#### Request:
Find the string "keittoalueen" in the listing and report every line that has it.
■ ■ ■ ■ ■ ■ ■
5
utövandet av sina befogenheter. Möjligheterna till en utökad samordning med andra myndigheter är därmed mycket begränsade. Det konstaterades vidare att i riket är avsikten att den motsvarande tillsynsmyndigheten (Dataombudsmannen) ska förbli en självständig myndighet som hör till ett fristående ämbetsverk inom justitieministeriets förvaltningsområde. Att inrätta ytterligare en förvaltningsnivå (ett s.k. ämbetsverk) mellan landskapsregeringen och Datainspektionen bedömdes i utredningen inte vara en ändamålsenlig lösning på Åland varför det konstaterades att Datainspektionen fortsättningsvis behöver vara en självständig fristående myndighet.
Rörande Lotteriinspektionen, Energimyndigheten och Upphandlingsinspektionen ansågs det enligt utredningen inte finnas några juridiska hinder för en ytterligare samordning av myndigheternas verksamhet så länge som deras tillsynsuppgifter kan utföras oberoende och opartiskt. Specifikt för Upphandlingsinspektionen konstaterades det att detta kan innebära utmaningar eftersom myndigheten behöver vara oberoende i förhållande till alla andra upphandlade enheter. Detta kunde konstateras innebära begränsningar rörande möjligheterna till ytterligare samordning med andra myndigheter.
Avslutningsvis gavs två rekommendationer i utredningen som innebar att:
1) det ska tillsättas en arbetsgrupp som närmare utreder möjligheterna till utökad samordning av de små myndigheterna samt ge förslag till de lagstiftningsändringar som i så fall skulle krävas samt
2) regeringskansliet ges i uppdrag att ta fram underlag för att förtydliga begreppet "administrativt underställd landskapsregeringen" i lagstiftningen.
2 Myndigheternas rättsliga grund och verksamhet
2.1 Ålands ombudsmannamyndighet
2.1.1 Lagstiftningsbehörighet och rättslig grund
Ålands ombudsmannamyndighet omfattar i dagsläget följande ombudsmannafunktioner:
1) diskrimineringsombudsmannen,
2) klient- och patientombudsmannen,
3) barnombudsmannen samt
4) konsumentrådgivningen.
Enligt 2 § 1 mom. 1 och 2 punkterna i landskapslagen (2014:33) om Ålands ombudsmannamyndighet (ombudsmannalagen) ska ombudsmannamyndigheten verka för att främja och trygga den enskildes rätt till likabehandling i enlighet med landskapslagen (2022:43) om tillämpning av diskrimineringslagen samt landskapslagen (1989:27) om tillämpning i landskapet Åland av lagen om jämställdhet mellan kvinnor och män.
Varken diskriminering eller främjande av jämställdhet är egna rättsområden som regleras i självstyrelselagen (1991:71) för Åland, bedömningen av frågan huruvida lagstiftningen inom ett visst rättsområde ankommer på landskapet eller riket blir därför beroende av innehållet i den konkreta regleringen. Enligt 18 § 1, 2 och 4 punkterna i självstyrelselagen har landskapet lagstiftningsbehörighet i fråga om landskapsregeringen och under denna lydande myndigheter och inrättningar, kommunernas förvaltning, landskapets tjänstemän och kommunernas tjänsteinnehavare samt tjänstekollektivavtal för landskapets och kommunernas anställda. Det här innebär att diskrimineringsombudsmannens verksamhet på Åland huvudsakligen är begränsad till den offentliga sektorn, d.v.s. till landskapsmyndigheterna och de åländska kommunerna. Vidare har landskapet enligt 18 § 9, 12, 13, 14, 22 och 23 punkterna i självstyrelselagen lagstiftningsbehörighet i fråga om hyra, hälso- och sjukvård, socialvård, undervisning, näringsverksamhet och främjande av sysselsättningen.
■ ■ ■ ■ ■ ■ ■
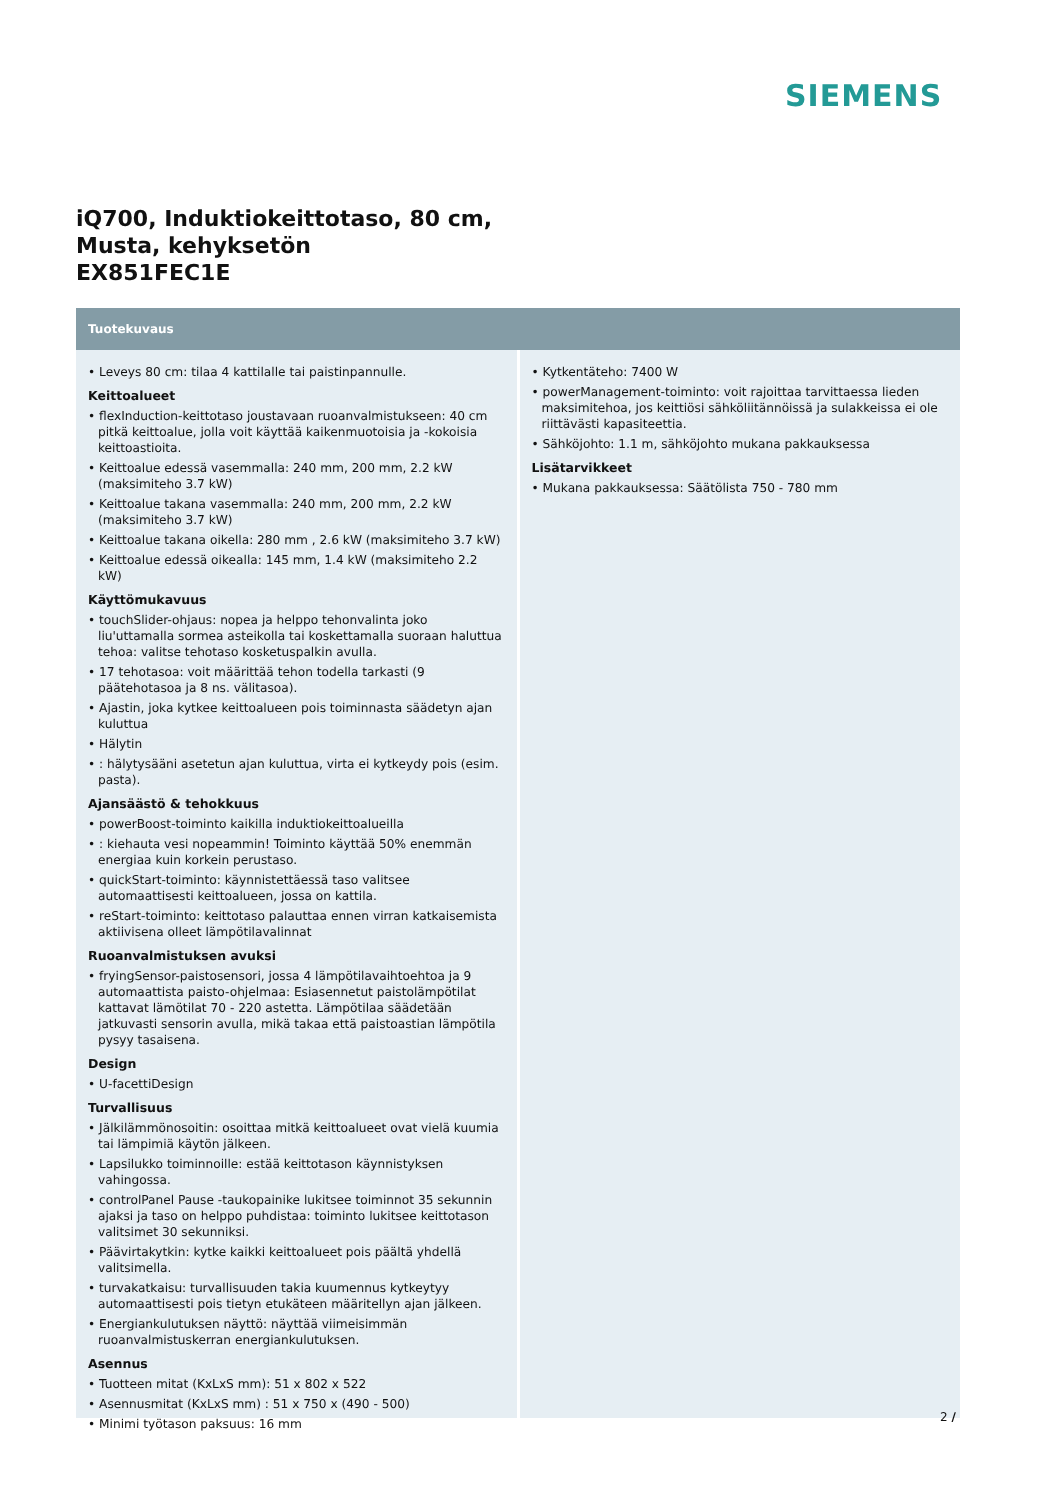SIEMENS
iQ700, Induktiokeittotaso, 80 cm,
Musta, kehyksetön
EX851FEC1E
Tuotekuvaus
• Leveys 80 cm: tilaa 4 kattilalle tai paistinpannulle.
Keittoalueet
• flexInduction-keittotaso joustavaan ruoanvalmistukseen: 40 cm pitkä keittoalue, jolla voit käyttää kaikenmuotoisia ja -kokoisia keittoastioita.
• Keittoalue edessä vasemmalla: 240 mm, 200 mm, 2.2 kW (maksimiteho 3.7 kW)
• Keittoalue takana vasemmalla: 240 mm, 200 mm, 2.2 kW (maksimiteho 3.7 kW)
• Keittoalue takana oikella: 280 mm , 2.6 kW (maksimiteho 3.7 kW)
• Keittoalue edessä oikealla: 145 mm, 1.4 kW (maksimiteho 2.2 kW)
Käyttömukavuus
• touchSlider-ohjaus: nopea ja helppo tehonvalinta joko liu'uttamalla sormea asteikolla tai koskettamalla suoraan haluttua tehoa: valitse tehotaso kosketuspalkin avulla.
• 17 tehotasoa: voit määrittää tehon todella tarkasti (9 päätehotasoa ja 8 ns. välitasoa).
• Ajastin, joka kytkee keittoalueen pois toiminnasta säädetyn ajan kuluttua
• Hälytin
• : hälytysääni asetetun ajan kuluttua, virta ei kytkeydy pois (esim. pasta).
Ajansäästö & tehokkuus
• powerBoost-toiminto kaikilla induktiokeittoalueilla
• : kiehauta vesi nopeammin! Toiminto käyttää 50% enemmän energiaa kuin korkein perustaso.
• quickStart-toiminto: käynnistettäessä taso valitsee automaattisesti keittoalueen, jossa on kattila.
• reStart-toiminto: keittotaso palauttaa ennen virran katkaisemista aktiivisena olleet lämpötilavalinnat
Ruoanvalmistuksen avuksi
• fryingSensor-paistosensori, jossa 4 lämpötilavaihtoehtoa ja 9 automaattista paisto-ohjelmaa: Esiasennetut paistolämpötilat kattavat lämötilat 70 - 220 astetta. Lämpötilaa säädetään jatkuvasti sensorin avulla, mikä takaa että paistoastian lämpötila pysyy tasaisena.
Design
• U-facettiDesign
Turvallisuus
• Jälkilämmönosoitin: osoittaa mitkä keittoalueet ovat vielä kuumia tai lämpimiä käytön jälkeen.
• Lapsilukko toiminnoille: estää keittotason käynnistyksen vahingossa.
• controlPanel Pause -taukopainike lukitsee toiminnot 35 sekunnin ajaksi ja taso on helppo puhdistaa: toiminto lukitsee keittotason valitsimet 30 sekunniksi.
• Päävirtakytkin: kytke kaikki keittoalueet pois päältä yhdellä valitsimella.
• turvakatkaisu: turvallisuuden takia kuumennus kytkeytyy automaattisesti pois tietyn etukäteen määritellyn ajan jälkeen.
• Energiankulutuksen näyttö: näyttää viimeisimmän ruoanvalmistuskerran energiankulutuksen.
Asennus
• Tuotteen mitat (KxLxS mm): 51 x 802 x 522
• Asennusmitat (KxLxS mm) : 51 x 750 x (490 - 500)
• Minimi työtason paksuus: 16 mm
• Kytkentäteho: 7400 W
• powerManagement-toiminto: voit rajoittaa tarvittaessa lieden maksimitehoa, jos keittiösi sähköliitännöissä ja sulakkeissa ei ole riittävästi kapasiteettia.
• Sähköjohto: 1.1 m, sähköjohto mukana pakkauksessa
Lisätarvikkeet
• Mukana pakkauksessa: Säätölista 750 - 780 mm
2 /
■ ■ ■ ■ ■ ■ ■
#### Written answer:
• Ajastin, joka kytkee keittoalueen pois toiminnasta säädetyn ajan kuluttua
• quickStart-toiminto: käynnistettäessä taso valitsee automaattisesti keittoalueen, jossa on kattila.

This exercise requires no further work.